C’est sans parler du plaisir que j’ai eu à rassembler des archives qui assoiraient les propos qui couvraient sa vie. Que ce soit le parcours de ses éphémérides tracé par les photos de famille ou la courbe de ses interventions politiques à travers les découpures de journaux soigneusement conservées : cette recherche a été inoubliable. Un autre exemple : un jour de tournage, il a mentionné sa première rencontre avec des Autochtones, adolescent, au Congrès eucharistique de Québec en 1938. J’ai trouvé une archive sur le sujet d’un cinéaste-fondateur de notre cinématographie, l’abbé Maurice Proulx. Quelle ne fut pas ma belle surprise, trente minutes après le début du film, de voir à l’écran pendant un mince 20 secondes, les mêmes Autochtones qu’Hamelin avait vu en 1938 ! Mince ou pas, j’avais l’image qu’il me fallait pour appuyer son souvenir de jeunesse.
Le montage
Des films que j’ai faits, celui-ci fut le plus difficile à structurer. Toujours avec le recul de ma monteuse et complice sur tous mes autres films, Louise Dugal, il fallait rendre compte d’un parcours sinueux, avec des points forts, mais sans oublier les passions du personnage pour des sujets à première vue secondaires dans son cheminement. Parfois, la matière que le géographe nous livrait était aride et pointue. On risquait souvent de s’enfermer dans un film pour un public restreint de spécialistes, conquis d’avance par la notoriété de l’homme et au fait de sa stature. Mais un jour il m’a interpelé en me disant : « Pourquoi n’appelles-tu pas ton film L’intellectuel vagabond ? »À première vue, cette vision de lui-même pouvait sembler farfelue, mais en y repensant, ma monteuse et moi, on s’est appliqué à faire le tour de ses sujets de prédilection, qui ne forment pas un tout homogène au premier coup d’œil, et qui donnent justement un côté « vagabondage » à la pensée qui anime notre homme. Mais je veux croire qu’on s’est approché de son identité la plus véritable en n’axant pas tout le film sur l’aspect prédominant de la nordicité, par exemple. C’est sans doute l’angle majeur qui nous retient dans un premier temps quand on pense à cet homme qui a inventé, de fait, le concept de la nordicité et tous les termes qui l’accompagnent. Je me disais qu’il n’y aurait peut-être pas d’autre film sur lui de son vivant. Alors, face à cette responsabilité qu’on se donne parfois, au montage, on s’est appliqué à vulgariser pour le plus grand nombre la vision globale d’un chercheur impénitent.
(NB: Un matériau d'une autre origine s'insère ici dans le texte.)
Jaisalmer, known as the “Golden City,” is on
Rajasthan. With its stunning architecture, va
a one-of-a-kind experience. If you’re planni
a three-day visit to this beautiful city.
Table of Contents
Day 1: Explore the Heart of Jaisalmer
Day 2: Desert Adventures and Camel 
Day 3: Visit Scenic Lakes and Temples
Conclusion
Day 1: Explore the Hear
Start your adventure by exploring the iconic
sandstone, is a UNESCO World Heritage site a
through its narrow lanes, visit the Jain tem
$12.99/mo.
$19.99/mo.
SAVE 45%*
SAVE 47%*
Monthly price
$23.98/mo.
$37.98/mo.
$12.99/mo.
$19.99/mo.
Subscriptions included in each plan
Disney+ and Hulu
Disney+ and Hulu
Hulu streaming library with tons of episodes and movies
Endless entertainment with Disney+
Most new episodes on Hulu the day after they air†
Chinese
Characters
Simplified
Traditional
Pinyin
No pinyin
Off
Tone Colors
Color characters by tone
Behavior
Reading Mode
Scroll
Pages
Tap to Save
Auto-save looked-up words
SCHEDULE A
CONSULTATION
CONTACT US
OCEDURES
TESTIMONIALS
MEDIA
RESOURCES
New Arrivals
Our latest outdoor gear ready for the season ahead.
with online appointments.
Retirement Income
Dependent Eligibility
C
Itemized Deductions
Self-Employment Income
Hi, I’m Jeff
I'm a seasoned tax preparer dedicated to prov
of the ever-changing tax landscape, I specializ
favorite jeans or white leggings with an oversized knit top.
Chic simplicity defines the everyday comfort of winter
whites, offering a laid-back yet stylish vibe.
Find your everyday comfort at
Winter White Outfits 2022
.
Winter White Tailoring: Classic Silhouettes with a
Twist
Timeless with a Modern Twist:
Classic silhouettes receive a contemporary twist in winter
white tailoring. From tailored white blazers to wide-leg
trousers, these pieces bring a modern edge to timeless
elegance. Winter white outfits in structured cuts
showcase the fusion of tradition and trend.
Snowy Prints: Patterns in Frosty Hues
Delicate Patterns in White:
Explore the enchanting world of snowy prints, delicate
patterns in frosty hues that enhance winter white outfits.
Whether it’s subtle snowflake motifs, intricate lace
Si ce montage peut simplement donner le goût à certains curieux de fouiller plus loin dans l’œuvre de l’homme, nous aurons réussi notre coup… Et on espère qu’on va, au mieux, faire vivre au spectateur un voyage cinématographique inédit par un montage qui voit large, qui surprend, qui rebondit d’une séquence à l’autre.
Conclusion
Avec ce film sur et avec Louis-Edmond Hamelin, je ne cherchais pas les grands exposés « mur à mur ». Je ne cherchais pas non plus à monter un dossier exhaustif sur les connaissances de l’homme. Je me suis seulement attelé à faire jaillir ce petit quelque chose en lui qui le dépasse, ce rien plus grand que lui-même, qui nous fait, comme spectateur, passer de l’histoire d’un individu à l’Histoire au sens large. J’ai voulu, à travers Louis-Edmond Hamelin, faire réaliser à ma manière, en images et en son, qu’on est habité au Québec par une réalité nordique omniprésente et qu’il y a quelqu’un qui a consacré toute sa vie à nous la faire connaître et à nous appeler à nous responsabiliser. Par ses expériences sur le terrain, il nous a montré ce que veut dire l’identité québécoise. Il nous a ouvert les yeux sur le fait que le Québec ce n’est pas uniquement la vallée du Saint-Laurent et le reste du territoire, un terrain de jeux où on exploite les richesses naturelles en continuant d’ignorer les Autochtones. C’est le principal défi qui nous attend et que Louis-Edmond Hamelin n’a eu de cesse, tout au long de sa carrière, de nous exhorter à relever.